→ What to work on
Everything in the listing below from the line containing "414 148 29.08" through the line containing "665 466 3.26" must be repeated exactly; the remaining lines are not wanted.
--- Dataset ---
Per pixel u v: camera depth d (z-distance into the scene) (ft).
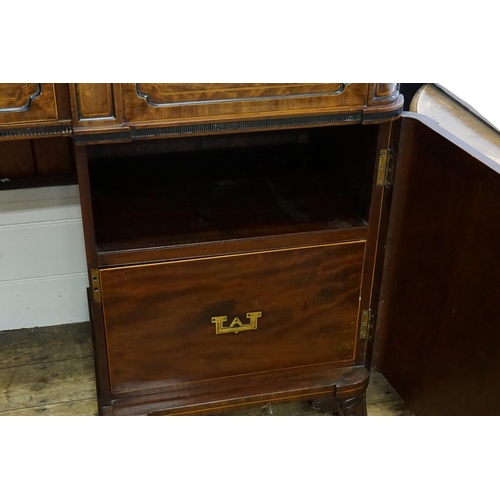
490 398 3.30
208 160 4.11
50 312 4.66
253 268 3.41
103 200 3.65
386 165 3.36
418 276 3.69
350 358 3.84
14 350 4.50
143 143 4.13
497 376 3.23
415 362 3.88
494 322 3.18
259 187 3.83
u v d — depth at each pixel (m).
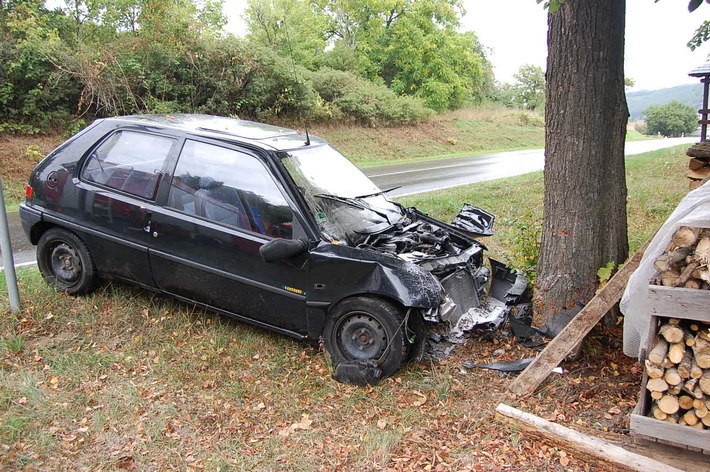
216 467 3.41
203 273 4.86
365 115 28.80
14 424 3.66
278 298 4.64
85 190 5.29
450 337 4.78
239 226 4.71
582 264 4.90
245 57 21.28
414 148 29.08
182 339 4.94
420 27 38.84
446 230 5.83
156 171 5.07
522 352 4.87
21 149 15.46
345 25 38.16
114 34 20.00
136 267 5.17
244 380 4.40
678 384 3.17
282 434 3.77
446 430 3.85
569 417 3.96
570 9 4.62
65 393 4.09
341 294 4.42
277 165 4.73
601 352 4.73
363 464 3.48
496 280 5.88
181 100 19.86
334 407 4.12
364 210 5.14
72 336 4.90
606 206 4.89
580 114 4.73
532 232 6.00
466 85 42.56
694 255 3.20
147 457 3.49
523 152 31.84
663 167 18.20
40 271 5.72
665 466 3.26
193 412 3.97
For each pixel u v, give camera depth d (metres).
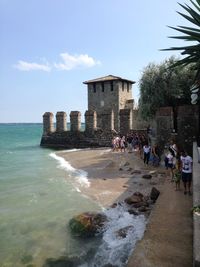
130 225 11.09
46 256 9.50
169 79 29.03
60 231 11.38
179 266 7.03
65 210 13.78
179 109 21.19
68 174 23.02
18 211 13.94
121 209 13.14
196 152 16.58
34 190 17.98
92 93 48.97
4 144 60.38
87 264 8.86
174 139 21.00
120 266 8.51
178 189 13.94
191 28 7.45
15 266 8.93
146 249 7.88
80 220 11.24
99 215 11.84
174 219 9.95
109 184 18.20
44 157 35.19
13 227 11.98
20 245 10.35
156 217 10.19
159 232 8.92
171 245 8.08
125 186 17.30
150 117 30.44
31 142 67.25
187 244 8.12
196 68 7.73
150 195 14.19
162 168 21.42
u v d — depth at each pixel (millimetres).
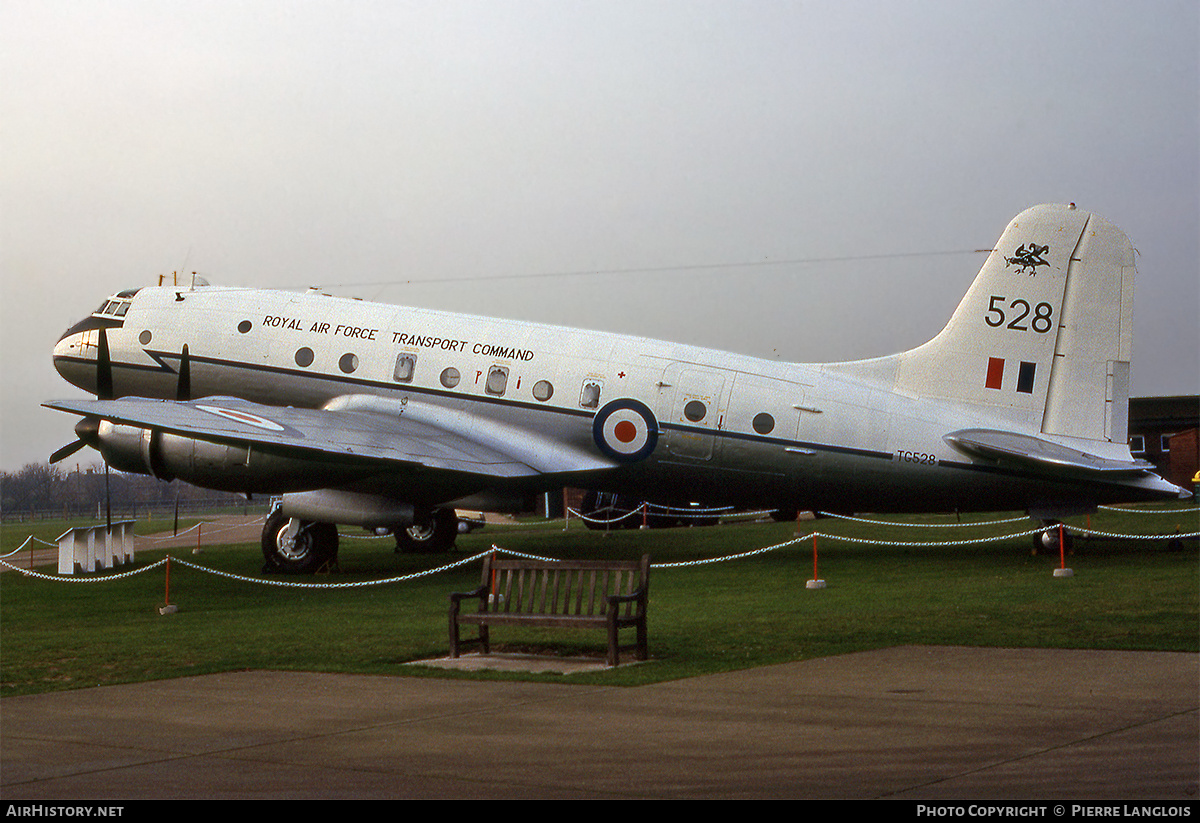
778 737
---
→ Output for this exercise
414 148 29.08
182 339 4.94
420 27 38.84
446 230 5.83
156 171 5.07
522 352 4.87
21 149 15.46
345 25 38.16
114 34 20.00
136 267 5.17
244 380 4.40
678 384 3.17
282 434 3.77
446 430 3.85
569 417 3.96
570 9 4.62
65 393 4.09
341 294 4.42
277 165 4.73
601 352 4.73
363 464 3.48
496 280 5.88
181 100 19.86
334 407 4.12
364 210 5.14
72 336 4.90
606 206 4.89
580 114 4.73
532 232 6.00
466 85 42.56
694 255 3.20
147 457 3.49
523 152 31.84
663 167 18.20
40 271 5.72
665 466 3.26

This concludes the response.